◆ Work request: In your copy, each line below is repeated exactly and no image appears.

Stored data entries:
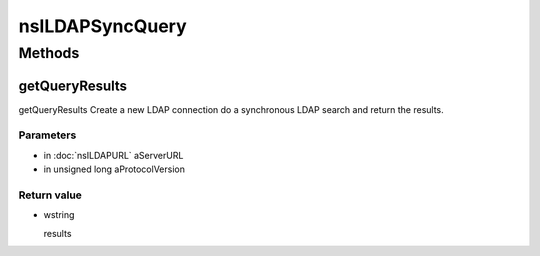 ================
nsILDAPSyncQuery
================


Methods
=======

getQueryResults
---------------

getQueryResults
Create a new LDAP connection do a synchronous LDAP search and return
the results.

Parameters
^^^^^^^^^^

* in :doc:`nsILDAPURL` aServerURL
* in unsigned long aProtocolVersion

Return value
^^^^^^^^^^^^

* wstring

  results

◆ Written response:
 ================
nsILDAPSyncQuery
================


Methods
=======

getQueryResults
---------------

getQueryResults
Create a new LDAP connection do a synchronous LDAP search and return
the results.

Parameters
^^^^^^^^^^

* in :doc:`nsILDAPURL` aServerURL
* in unsigned long aProtocolVersion

Return value
^^^^^^^^^^^^

* wstring

  results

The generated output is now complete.